In 2012 he had to seek refuge in Europe, a survivor of an attack after having denounced those responsible for violence in the region. However, he returned to the DRC the following year to pursue his commitment.

The Pope “knows very well the problems of my country,” explained Mukwege to “Vatican News” after their interview. The Doctor appreciates “the principles defended by the Vatican, such as respect for human dignity,” and hopes that these values, which today are being lost, are taught.

The Doctor pleaded for the equal dignity of men and women: “Our Congolese society will not be able to go ahead if a woman is not given the place she deserves,” a valid necessity for Africa and for the whole world, he added.

He told his story as an obstetrician: “For more than eight years, after having ‘lived’ in the operating room where I took care of mothers and their daughters . . . all that wasn’t acceptable for me. It’s why I left the operating theater to simply seek to sensitize the world on what is happening in the Democratic Republic of the Congo.”

The DRC “has been martyred for over 20 years,” he stressed. The “country has lost more than six million people, often due to massacres, hunger, or lack of care . . . . but six million people is an enormous number! And hundreds of thousands of women have suffered violence  . . . this situation is very grave.”

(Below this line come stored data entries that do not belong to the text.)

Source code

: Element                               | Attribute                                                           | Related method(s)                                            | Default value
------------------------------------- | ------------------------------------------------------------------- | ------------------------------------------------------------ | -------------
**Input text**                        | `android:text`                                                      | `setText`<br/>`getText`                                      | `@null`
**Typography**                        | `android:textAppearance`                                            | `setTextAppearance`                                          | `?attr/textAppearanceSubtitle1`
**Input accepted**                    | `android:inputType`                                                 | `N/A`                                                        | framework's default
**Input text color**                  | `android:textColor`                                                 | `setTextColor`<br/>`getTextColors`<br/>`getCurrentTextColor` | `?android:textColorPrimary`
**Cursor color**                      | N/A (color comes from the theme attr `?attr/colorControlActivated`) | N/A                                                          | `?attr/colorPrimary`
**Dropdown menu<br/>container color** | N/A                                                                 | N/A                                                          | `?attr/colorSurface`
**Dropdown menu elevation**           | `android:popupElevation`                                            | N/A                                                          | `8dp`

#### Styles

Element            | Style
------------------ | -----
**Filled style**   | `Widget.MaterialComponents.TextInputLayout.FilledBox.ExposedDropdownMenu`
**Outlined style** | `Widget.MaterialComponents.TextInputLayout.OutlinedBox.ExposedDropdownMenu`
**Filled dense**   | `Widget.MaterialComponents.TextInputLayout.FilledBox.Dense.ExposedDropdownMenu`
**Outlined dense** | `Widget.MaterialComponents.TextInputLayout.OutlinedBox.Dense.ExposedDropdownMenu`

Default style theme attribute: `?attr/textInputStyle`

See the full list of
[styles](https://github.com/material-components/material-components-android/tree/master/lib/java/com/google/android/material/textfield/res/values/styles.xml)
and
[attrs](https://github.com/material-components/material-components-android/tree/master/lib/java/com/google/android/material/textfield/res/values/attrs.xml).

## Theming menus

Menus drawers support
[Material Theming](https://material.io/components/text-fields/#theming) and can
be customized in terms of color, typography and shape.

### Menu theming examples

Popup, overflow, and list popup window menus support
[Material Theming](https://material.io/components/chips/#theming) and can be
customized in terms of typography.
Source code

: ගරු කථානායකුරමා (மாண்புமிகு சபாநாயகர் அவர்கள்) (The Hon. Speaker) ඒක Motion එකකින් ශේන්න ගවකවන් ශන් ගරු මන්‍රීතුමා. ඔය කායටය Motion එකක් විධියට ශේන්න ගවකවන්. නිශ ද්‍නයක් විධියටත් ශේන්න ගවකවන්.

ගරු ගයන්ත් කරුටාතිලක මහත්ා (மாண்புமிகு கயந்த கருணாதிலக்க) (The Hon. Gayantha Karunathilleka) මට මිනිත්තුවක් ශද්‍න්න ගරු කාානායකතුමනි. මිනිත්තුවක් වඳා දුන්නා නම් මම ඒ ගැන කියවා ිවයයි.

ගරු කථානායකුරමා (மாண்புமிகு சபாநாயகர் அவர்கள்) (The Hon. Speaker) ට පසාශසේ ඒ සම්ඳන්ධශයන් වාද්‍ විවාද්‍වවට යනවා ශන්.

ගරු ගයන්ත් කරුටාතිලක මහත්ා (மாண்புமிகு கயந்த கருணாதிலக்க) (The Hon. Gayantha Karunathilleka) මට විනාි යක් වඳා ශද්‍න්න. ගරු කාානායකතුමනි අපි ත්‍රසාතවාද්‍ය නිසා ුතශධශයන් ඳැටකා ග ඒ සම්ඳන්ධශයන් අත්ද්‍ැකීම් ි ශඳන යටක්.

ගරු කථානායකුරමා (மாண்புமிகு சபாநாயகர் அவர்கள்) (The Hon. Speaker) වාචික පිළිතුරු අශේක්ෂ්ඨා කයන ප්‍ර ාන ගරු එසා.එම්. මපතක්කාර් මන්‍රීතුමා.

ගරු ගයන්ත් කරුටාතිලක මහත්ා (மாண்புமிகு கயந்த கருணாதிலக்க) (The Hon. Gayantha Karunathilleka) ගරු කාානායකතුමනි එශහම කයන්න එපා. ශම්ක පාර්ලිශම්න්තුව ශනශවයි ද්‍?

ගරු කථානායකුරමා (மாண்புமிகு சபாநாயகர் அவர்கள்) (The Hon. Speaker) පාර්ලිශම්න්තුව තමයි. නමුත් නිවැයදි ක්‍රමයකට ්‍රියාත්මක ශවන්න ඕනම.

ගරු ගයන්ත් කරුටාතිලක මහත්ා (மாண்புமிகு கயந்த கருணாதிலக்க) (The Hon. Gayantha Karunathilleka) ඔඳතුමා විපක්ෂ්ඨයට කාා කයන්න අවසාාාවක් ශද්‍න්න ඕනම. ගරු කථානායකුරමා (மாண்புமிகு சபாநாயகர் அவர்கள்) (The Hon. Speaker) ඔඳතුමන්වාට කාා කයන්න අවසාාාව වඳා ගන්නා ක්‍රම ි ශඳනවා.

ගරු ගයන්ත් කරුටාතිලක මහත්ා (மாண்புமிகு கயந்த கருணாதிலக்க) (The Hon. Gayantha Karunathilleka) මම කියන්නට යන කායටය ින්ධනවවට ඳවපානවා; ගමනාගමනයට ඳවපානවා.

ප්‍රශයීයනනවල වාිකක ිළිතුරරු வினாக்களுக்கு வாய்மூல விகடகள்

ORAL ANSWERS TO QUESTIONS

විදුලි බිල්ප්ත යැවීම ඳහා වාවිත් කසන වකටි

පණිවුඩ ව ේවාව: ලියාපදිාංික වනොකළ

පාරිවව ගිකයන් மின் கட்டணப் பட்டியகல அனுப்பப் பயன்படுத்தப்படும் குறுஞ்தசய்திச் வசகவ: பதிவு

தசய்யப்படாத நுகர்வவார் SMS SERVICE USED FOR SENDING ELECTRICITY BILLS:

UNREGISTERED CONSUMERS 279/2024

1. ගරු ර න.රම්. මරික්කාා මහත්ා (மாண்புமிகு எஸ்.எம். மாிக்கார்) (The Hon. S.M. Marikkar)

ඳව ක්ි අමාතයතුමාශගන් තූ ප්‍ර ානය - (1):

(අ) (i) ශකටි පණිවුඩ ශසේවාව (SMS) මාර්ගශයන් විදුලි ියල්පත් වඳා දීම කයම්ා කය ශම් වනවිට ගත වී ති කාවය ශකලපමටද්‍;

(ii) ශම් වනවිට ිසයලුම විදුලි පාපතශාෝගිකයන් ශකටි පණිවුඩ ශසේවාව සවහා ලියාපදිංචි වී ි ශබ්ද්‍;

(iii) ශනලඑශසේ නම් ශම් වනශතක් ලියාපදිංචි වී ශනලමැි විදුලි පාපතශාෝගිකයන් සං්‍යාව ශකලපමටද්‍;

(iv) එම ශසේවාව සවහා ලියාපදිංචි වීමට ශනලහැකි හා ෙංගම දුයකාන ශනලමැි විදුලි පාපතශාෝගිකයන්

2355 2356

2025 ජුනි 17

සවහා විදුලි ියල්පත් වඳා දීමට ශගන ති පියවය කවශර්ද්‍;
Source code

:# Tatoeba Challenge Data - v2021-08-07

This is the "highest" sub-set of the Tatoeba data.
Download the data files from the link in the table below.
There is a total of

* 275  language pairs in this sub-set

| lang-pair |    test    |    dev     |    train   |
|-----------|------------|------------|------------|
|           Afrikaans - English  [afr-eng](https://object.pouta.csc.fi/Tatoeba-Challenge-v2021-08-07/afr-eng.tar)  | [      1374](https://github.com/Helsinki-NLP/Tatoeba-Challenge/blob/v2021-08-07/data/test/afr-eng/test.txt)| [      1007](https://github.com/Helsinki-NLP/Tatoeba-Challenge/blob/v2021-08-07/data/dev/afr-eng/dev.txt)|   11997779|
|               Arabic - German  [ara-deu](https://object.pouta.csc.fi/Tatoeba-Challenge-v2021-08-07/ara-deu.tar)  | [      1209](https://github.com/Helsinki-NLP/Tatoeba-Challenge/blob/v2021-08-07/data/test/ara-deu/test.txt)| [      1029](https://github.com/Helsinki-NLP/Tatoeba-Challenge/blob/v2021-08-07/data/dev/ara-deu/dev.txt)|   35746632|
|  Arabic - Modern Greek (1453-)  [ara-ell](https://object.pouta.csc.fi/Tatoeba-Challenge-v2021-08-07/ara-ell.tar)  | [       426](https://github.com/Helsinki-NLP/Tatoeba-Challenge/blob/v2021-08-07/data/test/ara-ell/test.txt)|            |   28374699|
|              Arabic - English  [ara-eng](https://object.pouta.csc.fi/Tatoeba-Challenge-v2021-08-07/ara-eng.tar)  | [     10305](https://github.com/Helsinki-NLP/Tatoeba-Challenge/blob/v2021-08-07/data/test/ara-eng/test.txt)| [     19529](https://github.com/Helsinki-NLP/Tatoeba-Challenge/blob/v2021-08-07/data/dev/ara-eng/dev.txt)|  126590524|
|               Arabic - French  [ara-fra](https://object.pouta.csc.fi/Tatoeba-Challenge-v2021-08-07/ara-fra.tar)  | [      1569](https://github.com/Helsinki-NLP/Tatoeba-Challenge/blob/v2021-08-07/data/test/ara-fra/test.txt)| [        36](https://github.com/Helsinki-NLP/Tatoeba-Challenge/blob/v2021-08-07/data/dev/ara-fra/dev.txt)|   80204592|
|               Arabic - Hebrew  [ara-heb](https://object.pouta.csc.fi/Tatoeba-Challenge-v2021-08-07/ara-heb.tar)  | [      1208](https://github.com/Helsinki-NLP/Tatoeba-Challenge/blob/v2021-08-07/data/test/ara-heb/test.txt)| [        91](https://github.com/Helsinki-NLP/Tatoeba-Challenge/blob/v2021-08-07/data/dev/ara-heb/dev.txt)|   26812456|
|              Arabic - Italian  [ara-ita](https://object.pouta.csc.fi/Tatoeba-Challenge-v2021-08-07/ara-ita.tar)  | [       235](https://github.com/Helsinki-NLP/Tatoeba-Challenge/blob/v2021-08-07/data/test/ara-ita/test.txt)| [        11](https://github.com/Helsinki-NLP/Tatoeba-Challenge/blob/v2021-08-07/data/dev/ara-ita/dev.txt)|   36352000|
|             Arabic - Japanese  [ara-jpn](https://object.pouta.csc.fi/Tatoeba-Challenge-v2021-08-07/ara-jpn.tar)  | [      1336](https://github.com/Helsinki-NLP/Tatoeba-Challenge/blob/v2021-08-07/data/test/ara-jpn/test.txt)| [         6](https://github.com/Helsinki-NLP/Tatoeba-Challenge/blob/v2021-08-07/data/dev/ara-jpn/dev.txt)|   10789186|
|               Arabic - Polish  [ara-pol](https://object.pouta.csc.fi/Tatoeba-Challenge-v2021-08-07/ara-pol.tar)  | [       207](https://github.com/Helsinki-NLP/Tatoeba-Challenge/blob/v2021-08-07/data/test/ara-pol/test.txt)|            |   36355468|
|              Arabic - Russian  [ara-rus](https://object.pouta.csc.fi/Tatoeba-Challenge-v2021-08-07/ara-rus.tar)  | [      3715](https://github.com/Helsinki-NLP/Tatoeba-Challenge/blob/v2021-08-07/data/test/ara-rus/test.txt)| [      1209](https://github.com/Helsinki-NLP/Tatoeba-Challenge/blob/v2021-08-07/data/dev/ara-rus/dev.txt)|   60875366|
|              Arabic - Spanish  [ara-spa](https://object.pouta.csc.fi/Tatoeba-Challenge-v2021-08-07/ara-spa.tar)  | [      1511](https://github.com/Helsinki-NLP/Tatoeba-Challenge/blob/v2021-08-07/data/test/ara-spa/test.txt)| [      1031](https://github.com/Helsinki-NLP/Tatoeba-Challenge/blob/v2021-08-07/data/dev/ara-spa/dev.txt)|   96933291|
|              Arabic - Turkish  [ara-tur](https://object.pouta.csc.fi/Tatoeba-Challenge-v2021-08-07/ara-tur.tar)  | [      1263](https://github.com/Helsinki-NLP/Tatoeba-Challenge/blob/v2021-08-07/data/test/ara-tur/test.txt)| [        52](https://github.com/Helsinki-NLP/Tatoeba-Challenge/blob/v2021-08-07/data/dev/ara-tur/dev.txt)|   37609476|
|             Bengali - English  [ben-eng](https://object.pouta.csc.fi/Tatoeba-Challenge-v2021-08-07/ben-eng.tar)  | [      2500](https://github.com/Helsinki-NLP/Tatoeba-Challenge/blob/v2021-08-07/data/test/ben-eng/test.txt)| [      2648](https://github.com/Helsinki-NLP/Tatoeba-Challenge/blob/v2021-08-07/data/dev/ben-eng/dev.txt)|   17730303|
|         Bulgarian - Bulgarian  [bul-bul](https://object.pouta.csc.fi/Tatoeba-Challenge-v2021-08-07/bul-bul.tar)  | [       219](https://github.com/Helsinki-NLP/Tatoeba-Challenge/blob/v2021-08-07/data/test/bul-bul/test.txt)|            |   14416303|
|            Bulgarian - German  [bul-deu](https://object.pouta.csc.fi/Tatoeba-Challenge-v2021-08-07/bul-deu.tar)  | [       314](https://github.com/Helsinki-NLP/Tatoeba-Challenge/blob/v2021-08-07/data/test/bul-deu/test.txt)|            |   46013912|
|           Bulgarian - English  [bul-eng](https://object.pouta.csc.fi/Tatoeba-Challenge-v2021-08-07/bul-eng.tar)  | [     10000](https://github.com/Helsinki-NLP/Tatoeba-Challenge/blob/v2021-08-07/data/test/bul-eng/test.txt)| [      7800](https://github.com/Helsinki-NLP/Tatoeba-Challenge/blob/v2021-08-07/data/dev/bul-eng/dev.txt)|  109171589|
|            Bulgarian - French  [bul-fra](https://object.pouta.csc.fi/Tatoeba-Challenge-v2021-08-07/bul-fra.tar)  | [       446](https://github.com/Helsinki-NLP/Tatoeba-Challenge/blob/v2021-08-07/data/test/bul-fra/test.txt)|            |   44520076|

He is the laureate of the 2018 Nobel Peace Prize, with Nadia Murad, survivor and witness of the genocide of the Yazidis by Daesh: both were rewarded for their efforts to put an end to the use of sexual violence as a weapon of war.

Denis Mukwege is also laureate of the Sakharov Prize, awarded at the European Parliament in 2014. “In a world of inversion of values, to refuse violence is to be a dissident,” he said in November 2014, at the moment of the prize-giving ceremony.